Configure Apprentice mode

  1. Sign in to the Azure portal, for your Personalizer resource.

  2. On the Configuration page, on the Learning behavior tab, select Return baseline action, learn as an apprentice then select Save.

Screenshot of configuring apprentice mode learning behavior in Azure portal

Changes to the existing application

Your existing application shouldn't change how it currently selects actions to display or how the application determines the value, reward of that action. The only change to the application might be the order of the actions sent to Personalizer's Rank API. The action your application currently displays is sent as the first action in the action list. The Rank API uses this first action to train your Personalizer model.

Configure your application to call the Rank API

In order to add Personalizer to your application, you need to call the Rank and Reward APIs.

  1. Add the Rank API call after the point in your existing application logic where you determine the list of actions and their features. The first action in the actions list needs to be the action selected by your existing logic.

  2. Configure your code to display the action associated with the Rank API response's Reward Action ID.

Configure your application to call Reward API

  1. Use your existing business logic to calculate the reward of the displayed action.

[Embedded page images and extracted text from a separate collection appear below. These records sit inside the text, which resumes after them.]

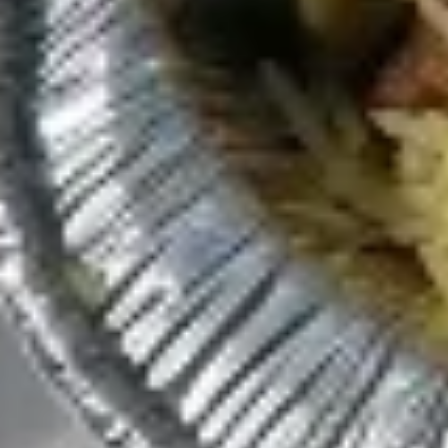
$8.49
Spicy
Spicy Avocado Chicken Panini
Avocado
(No Side)
Chicken
Panini
Spicy hummus, Mediterranean slaw,
avocado, chicken, and tahini sauce.
(No
Side)
$10.49
Pitas
Make it a combo. Choose a side item or fries and a drink.
Gyro
Gyro Pita (No Side)
Pita
(No
Gyro meat, romaine lettuce, tomato, red
onion, tzatziki sauce
Side)
$8.49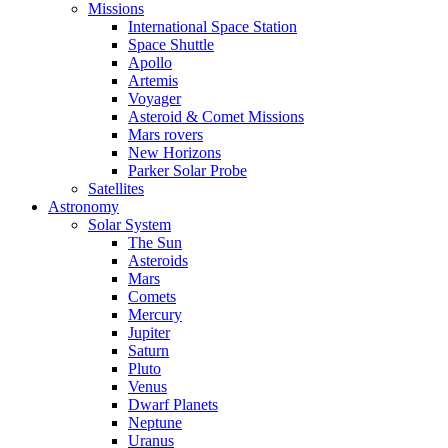
Missions
International Space Station
Space Shuttle
Apollo
Artemis
Voyager
Asteroid & Comet Missions
Mars rovers
New Horizons
Parker Solar Probe
Satellites
Astronomy
Solar System
The Sun
Asteroids
Mars
Comets
Mercury
Jupiter
Saturn
Pluto
Venus
Dwarf Planets
Neptune
Uranus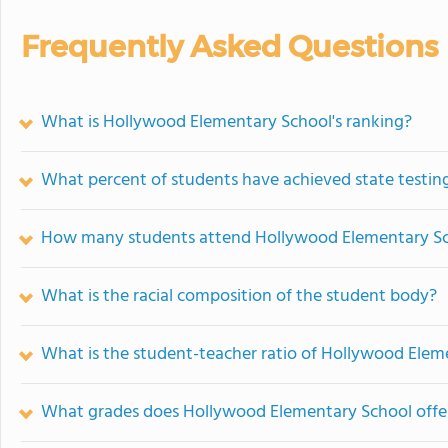
Frequently Asked Questions
What is Hollywood Elementary School's ranking?
What percent of students have achieved state testing
How many students attend Hollywood Elementary S
What is the racial composition of the student body?
What is the student-teacher ratio of Hollywood Elem
What grades does Hollywood Elementary School offe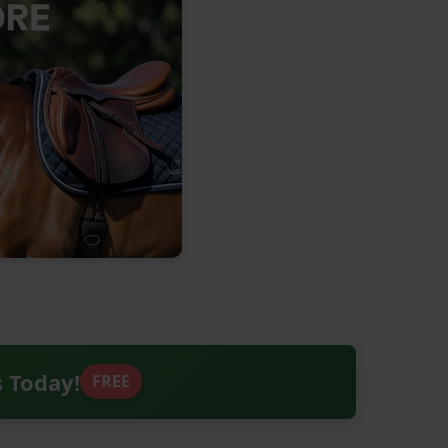
s Today!
FREE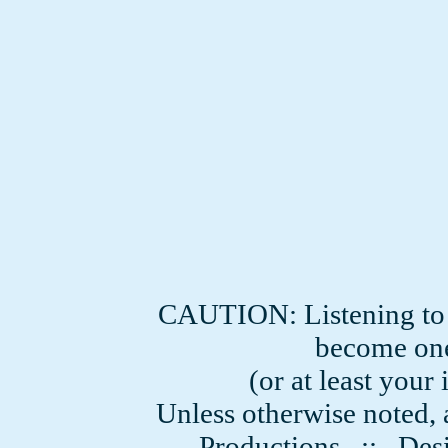
CAUTION: Listening to
become one
(or at least you
Unless otherwise noted, 
Productions
:: Desi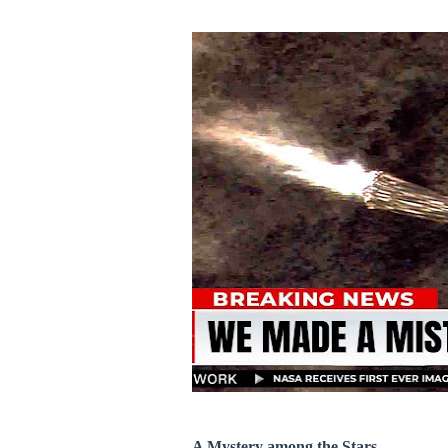
A Mystery among the Stars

The value needs to be in the range from 0 to 1. Send this reward to Personalizer using the Reward API. The reward value is not expected immediately and can be delayed over a time period - depending on your business logic.

  2. If you don't return the reward within the configured Reward wait time, the default reward will be used instead.

Evaluate Apprentice mode

In the Azure portal, on the Evaluations page for your Personalizer resource, review the Current learning behavior performance.

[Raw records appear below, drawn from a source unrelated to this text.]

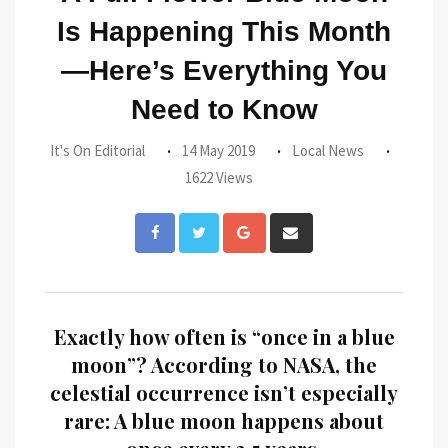
Is Happening This Month
—Here’s Everything You
Need to Know
It's On Editorial
14 May 2019
Local News
1622 Views
Google+
Share
via
Email
Exactly how often is “once in a blue
moon”? According to NASA, the
celestial occurrence isn’t especially
rare: A blue moon happens about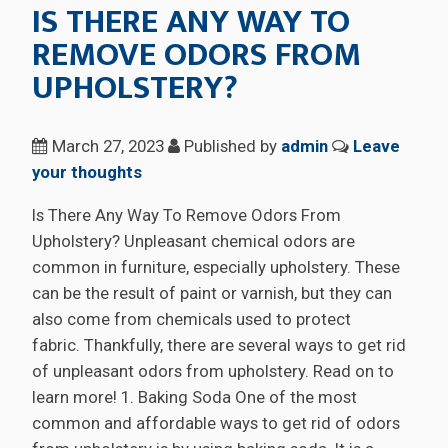
IS THERE ANY WAY TO
REMOVE ODORS FROM
UPHOLSTERY?
March 27, 2023
Published by
admin
Leave
your thoughts
Is There Any Way To Remove Odors From
Upholstery? Unpleasant chemical odors are
common in furniture, especially upholstery. These
can be the result of paint or varnish, but they can
also come from chemicals used to protect
fabric. Thankfully, there are several ways to get rid
of unpleasant odors from upholstery. Read on to
learn more! 1. Baking Soda One of the most
common and affordable ways to get rid of odors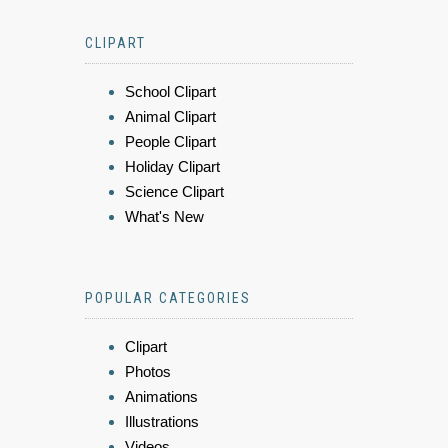
CLIPART
School Clipart
Animal Clipart
People Clipart
Holiday Clipart
Science Clipart
What's New
POPULAR CATEGORIES
Clipart
Photos
Animations
Illustrations
Videos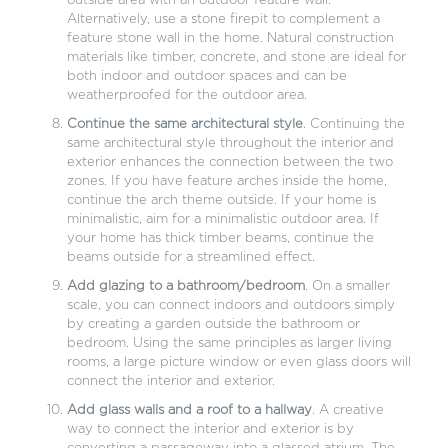
outside area with an outdoor feature wall.
Alternatively, use a stone firepit to complement a
feature stone wall in the home. Natural construction
materials like timber, concrete, and stone are ideal for
both indoor and outdoor spaces and can be
weatherproofed for the outdoor area.
Continue the same architectural style
. Continuing the
same architectural style throughout the interior and
exterior enhances the connection between the two
zones. If you have feature arches inside the home,
continue the arch theme outside. If your home is
minimalistic, aim for a minimalistic outdoor area. If
your home has thick timber beams, continue the
beams outside for a streamlined effect.
Add glazing to a bathroom/bedroom
. On a smaller
scale, you can connect indoors and outdoors simply
by creating a garden outside the bathroom or
bedroom. Using the same principles as larger living
rooms, a large picture window or even glass doors will
connect the interior and exterior.
Add glass walls and a roof to a hallway
. A creative
way to connect the interior and exterior is by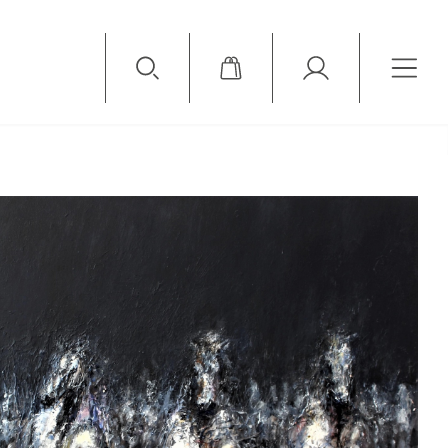
Available Items
Sold Items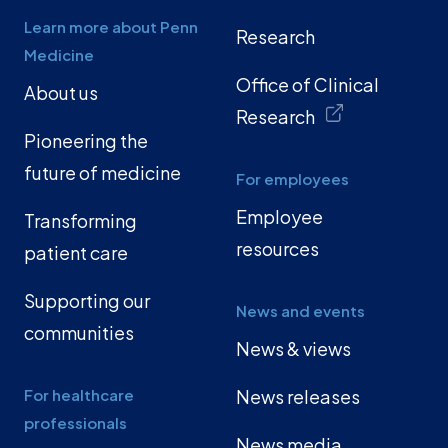
Learn more about Penn
Research
Medicine
Office of Clinical
About us
Research
Pioneering the
future of medicine
For employees
Employee
Transforming
resources
patient care
Supporting our
News and events
communities
News & views
For healthcare
News releases
professionals
News media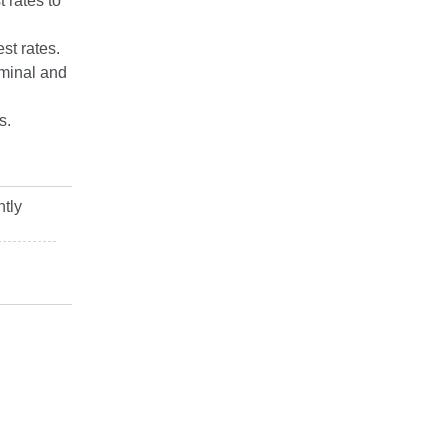
 rates to
st rates.
ominal and
s.
ntly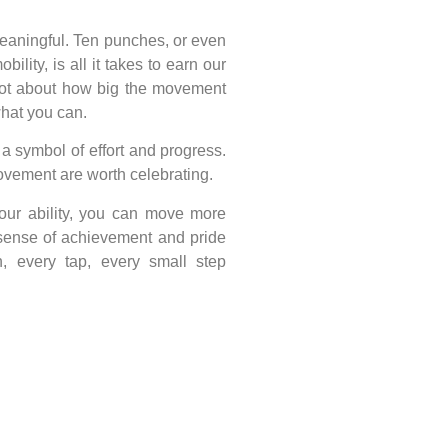
meaningful. Ten punches, or even
bility, is all it takes to earn our
 not about how big the movement
what you can.
s a symbol of effort and progress.
 movement are worth celebrating.
our ability, you can move more
 sense of achievement and pride
, every tap, every small step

Screenshot of reviewing evaluation of apprentice mode learning behavior in Azure portal

Apprentice mode provides the following evaluation metrics:

  • Baseline – average reward: Average rewards of the application’s default (baseline).
  • Personalizer – average reward: Average of total rewards Personalizer would potentially have reached.
  • Reward achievement ratio over most recent 1000 events: Ratio of Baseline and Personalizer reward – normalized over the most recent 1000 events.

Switch behavior to Online mode

When you determine Personalizer is trained with an average of 75-85% rolling average, the model is ready to switch to Online mode.

In the Azure portal for your Personalizer resource, on the Configuration page, on the Learning behavior tab, select Return the best action then select Save.

You do not need to make any changes to the Rank and Reward API calls.